Refus de faire vacciner son enfant : le Conseil constitutionnel invité à trancher

    jeudi 9 octobre 2014

    Les plus hautes juridictions françaises ont été invitées jeudi à trancher un débat sur la vaccination obligatoire par le tribunal correctionnel d’Auxerre, qui examinait le cas de deux parents ayant refusé d’y soumettre leur enfant.
    Marc et Samia Larère étaient convoqués devant le tribunal correctionnel pour n’avoir pas fait vacciner leur fille aînée de trois ans contre la diphtérie, le tétanos et la poliomyélite (DTP).
    Le refus ou l’entrave à la vaccination sont passibles de six mois d’emprisonnement et 3 750 euros, selon le code de la santé publique.
    Le code pénal prévoit également que le fait de se soustraire à ses obligations légales « au point de compromettre la santé, la sécurité, la moralité ou l’éducation de son enfant » peuvent valoir à l’auteur de l’infraction jusqu’à deux ans d’emprisonnement et 30 000 euros d’amende.
    Les parents ont été signalés à la Protection maternelle et infantile par un pédiatre du centre hospitalier où ils avaient fait la visite des neuf mois de l’enfant.
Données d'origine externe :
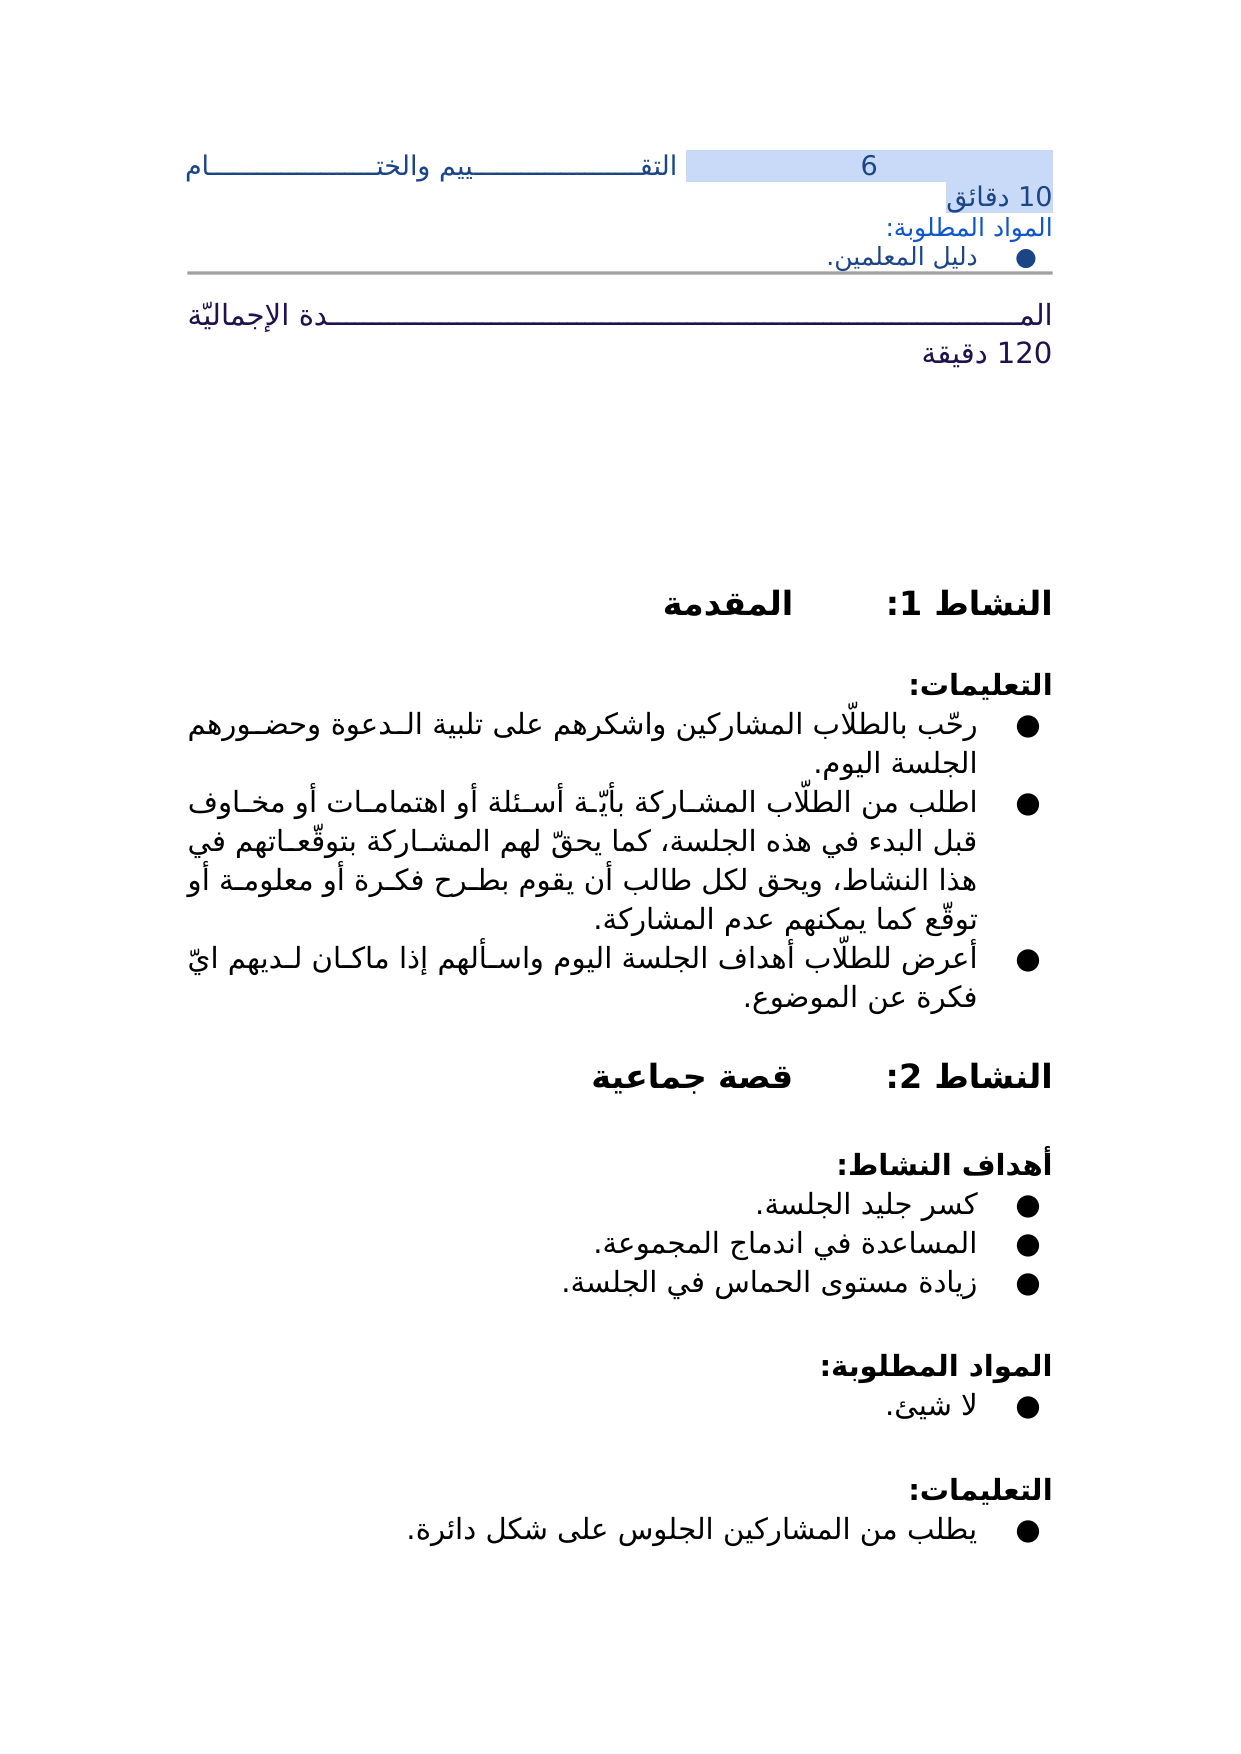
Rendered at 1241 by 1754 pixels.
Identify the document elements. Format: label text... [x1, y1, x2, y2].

list دليل المعلمين. [187, 242, 1015, 271]
text أهداف النشاط: [187, 1148, 1053, 1182]
list كسر جليد الجلسة. [187, 1187, 1015, 1221]
text التعليمات: [187, 668, 1053, 702]
list يطلب من المشاركين الجلوس على شكل دائرة. [187, 1512, 1015, 1546]
list أعرض للطلّاب أهداف الجلسة اليوم واسألهم إذا ماكان لديهم ايّ فكرة عن الموضوع. [187, 941, 1015, 1014]
text التعليمات: [187, 1473, 1053, 1507]
list اطلب من الطلّاب المشاركة بأيّة أسئلة أو اهتمامات أو مخاوف قبل البدء في هذه الجلسة، كما يحقّ لهم المشاركة بتوقّعاتهم في هذا النشاط، ويحق لكل طالب أن يقوم بطرح فكرة أو معلومة أو توقّع كما يمكنهم عدم المشاركة. [187, 785, 1015, 936]
list رحّب بالطلّاب المشاركين واشكرهم على تلبية الدعوة وحضورهم الجلسة اليوم. [187, 707, 1015, 780]
text المدة الإجماليّة 120 دقيقة [187, 298, 1053, 371]
text المواد المطلوبة: [187, 213, 1053, 242]
text النشاط 1: المقدمة [187, 584, 1053, 623]
text النشاط 2: قصة جماعية [187, 1058, 1053, 1097]
list لا شيئ. [187, 1389, 1015, 1423]
text 6 التقييم والختام 10 دقائق [187, 150, 946, 213]
list زيادة مستوى الحماس في الجلسة. [187, 1265, 1015, 1299]
text المواد المطلوبة: [187, 1350, 1053, 1384]
list المساعدة في اندماج المجموعة. [187, 1226, 1015, 1260]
Le service du conseil général les a d’abord convoqués avant de faire à son tour un signalement au parquet.
    M. et Mme Larère expliquent leur refus par le fait que les seuls vaccins aujourd’hui disponibles combinent le DTP à d’autres comme la coqueluche, l’hépatite B ou la méningite, qui eux, ne sont pas obligatoires.
    Ils affirment avoir reçu, à leur demande, du laboratoire Sanofi Pasteur deux vaccins ne ciblant que la DTPolio, mais qui contenaient « un produit toxique », a expliqué Marc Larère.
    A l’audience, le conseil des parents Larère, Me Emmanuel Ludot, a soumis une question prioritaire de constitutionnalité (QPC), que le tribunal a ordonné de transmettre à la Cour de cassation, qui choisira, ensuite, d’en saisir ou non le Conseil constitutionnel.
    L’avocat a mis en opposition le droit à la santé, inscrit au préambule de la Constitution, et les dispositions du code pénal et du code de la santé publique.
    Pour Me Ludot, « le droit à la santé, c’est aussi, par le biais d’un système un peu perverti, le droit ne pas se vacciner ».
    « Est-ce que le droit de m’en affranchir est une liberté constitutionnelle? Il y a un besoin impérieux d’avoir des éclaircissements à ce niveau-là », a-t-il plaidé devant le tribunal.
    « La question mérite d’être posée », a estimé le vice-procureur Gregory Leroy, favorable à la transmission à la Cour de cassation.
    A la sortie de l’audience, Marc Larère a dit sa satisfaction d’avoir « été entendu. On est content d’avoir tenu bon. »
     

    « Faire évoluer cette loi »

     
    « Si l’on va devant les tribunaux, ce n’est pas que pour nous, c’est évidemment pour faire évoluer cette loi (…) Il n’y a pas d’obligation thérapeutique en France, on est couvert par la loi Kouchner de 2002 », fait valoir le père.
    Cette famille a un « sens très développé de la sécurité sanitaire et des doutes depuis des années sur les effets secondaires des vaccins et le caractère néfaste des adjuvants », explique son avocat.
    « Ils ne font pas dans l’anti-vaccin primaire, ils n’appartiennent à aucune structure, aucune secte », souligne Me Ludot.
    « Les vaccins, c’est absolument fondamental pour éviter les maladies », avait affirmé, plus tôt, la ministre de la Santé, Marisol Touraine, sur i-Télé. « Il y a un mouvement qui me préoccupe en France de méfiance, de défiance même vis-à-vis des vaccins (…) La liberté s’arrête là où commence la santé publique et la sécurité de l’ensemble de la population », a ajouté Mme Touraine.
    Selon la ministre, « il n’y a pas de raison particulière d’avoir des inquiétudes sur ce que l’on appelle les adjuvants, un produit que l’on ajoute dans le vaccin pour permettre son efficacité maximale ».
    Début septembre, le Haut Conseil de la santé publique, qui conseille le ministère, a estimé que le maintien ou non de « l’obligation vaccinale en population générale » relevait « d’un choix sociétal méritant un débat que les autorités de santé se doivent d’organiser ». Il souligne que parmi les pays industrialisés, seules la France et l’Italie imposent encore des vaccins.